Stored data
--------------------
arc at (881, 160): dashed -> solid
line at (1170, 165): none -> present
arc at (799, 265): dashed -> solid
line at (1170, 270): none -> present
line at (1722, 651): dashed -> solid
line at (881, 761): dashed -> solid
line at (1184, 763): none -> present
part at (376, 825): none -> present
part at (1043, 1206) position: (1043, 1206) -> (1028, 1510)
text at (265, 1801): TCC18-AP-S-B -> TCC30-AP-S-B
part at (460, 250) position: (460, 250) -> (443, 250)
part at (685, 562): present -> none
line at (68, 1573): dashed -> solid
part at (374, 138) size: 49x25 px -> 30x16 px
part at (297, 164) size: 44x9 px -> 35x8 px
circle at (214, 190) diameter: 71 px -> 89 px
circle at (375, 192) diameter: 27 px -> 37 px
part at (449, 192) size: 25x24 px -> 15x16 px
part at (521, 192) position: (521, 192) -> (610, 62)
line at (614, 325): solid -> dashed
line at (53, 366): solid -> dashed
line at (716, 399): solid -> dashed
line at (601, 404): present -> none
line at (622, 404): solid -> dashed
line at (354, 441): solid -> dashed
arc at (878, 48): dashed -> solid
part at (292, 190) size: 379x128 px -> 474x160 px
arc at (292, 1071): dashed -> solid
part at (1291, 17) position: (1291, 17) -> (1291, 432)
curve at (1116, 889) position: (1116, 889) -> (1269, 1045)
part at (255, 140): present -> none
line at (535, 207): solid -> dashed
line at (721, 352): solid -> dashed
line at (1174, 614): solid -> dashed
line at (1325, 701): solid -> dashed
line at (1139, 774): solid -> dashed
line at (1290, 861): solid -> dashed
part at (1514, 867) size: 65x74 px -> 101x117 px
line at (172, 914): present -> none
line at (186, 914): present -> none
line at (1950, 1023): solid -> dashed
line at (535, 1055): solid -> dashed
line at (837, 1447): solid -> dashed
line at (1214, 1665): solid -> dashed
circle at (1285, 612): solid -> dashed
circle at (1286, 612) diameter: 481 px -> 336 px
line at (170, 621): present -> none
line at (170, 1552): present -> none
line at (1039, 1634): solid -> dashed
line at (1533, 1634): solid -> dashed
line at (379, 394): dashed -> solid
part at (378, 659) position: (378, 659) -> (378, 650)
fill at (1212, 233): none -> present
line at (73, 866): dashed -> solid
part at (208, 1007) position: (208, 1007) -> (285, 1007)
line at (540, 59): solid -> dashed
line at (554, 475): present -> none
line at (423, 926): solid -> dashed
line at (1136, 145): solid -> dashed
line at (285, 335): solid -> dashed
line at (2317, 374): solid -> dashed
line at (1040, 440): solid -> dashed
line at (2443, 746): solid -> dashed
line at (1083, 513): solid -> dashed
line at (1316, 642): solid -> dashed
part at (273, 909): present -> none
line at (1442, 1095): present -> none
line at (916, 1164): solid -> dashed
--------------------
Copy the lines above verbatim, from the first to the last.

* EXERCISE ANSWER *
arc at (881, 160): dashed -> solid
line at (1170, 165): none -> present
arc at (799, 265): dashed -> solid
line at (1170, 270): none -> present
line at (1722, 651): dashed -> solid
line at (881, 761): dashed -> solid
line at (1184, 763): none -> present
part at (376, 825): none -> present
part at (1043, 1206) position: (1043, 1206) -> (1028, 1510)
text at (265, 1801): TCC18-AP-S-B -> TCC30-AP-S-B
part at (460, 250) position: (460, 250) -> (443, 250)
part at (685, 562): present -> none
line at (68, 1573): dashed -> solid
part at (374, 138) size: 49x25 px -> 30x16 px
part at (297, 164) size: 44x9 px -> 35x8 px
circle at (214, 190) diameter: 71 px -> 89 px
circle at (375, 192) diameter: 27 px -> 37 px
part at (449, 192) size: 25x24 px -> 15x16 px
part at (521, 192) position: (521, 192) -> (610, 62)
line at (614, 325): solid -> dashed
line at (53, 366): solid -> dashed
line at (716, 399): solid -> dashed
line at (601, 404): present -> none
line at (622, 404): solid -> dashed
line at (354, 441): solid -> dashed
arc at (878, 48): dashed -> solid
part at (292, 190) size: 379x128 px -> 474x160 px
arc at (292, 1071): dashed -> solid
part at (1291, 17) position: (1291, 17) -> (1291, 432)
curve at (1116, 889) position: (1116, 889) -> (1269, 1045)
part at (255, 140): present -> none
line at (535, 207): solid -> dashed
line at (721, 352): solid -> dashed
line at (1174, 614): solid -> dashed
line at (1325, 701): solid -> dashed
line at (1139, 774): solid -> dashed
line at (1290, 861): solid -> dashed
part at (1514, 867) size: 65x74 px -> 101x117 px
line at (172, 914): present -> none
line at (186, 914): present -> none
line at (1950, 1023): solid -> dashed
line at (535, 1055): solid -> dashed
line at (837, 1447): solid -> dashed
line at (1214, 1665): solid -> dashed
circle at (1285, 612): solid -> dashed
circle at (1286, 612) diameter: 481 px -> 336 px
line at (170, 621): present -> none
line at (170, 1552): present -> none
line at (1039, 1634): solid -> dashed
line at (1533, 1634): solid -> dashed
line at (379, 394): dashed -> solid
part at (378, 659) position: (378, 659) -> (378, 650)
fill at (1212, 233): none -> present
line at (73, 866): dashed -> solid
part at (208, 1007) position: (208, 1007) -> (285, 1007)
line at (540, 59): solid -> dashed
line at (554, 475): present -> none
line at (423, 926): solid -> dashed
line at (1136, 145): solid -> dashed
line at (285, 335): solid -> dashed
line at (2317, 374): solid -> dashed
line at (1040, 440): solid -> dashed
line at (2443, 746): solid -> dashed
line at (1083, 513): solid -> dashed
line at (1316, 642): solid -> dashed
part at (273, 909): present -> none
line at (1442, 1095): present -> none
line at (916, 1164): solid -> dashed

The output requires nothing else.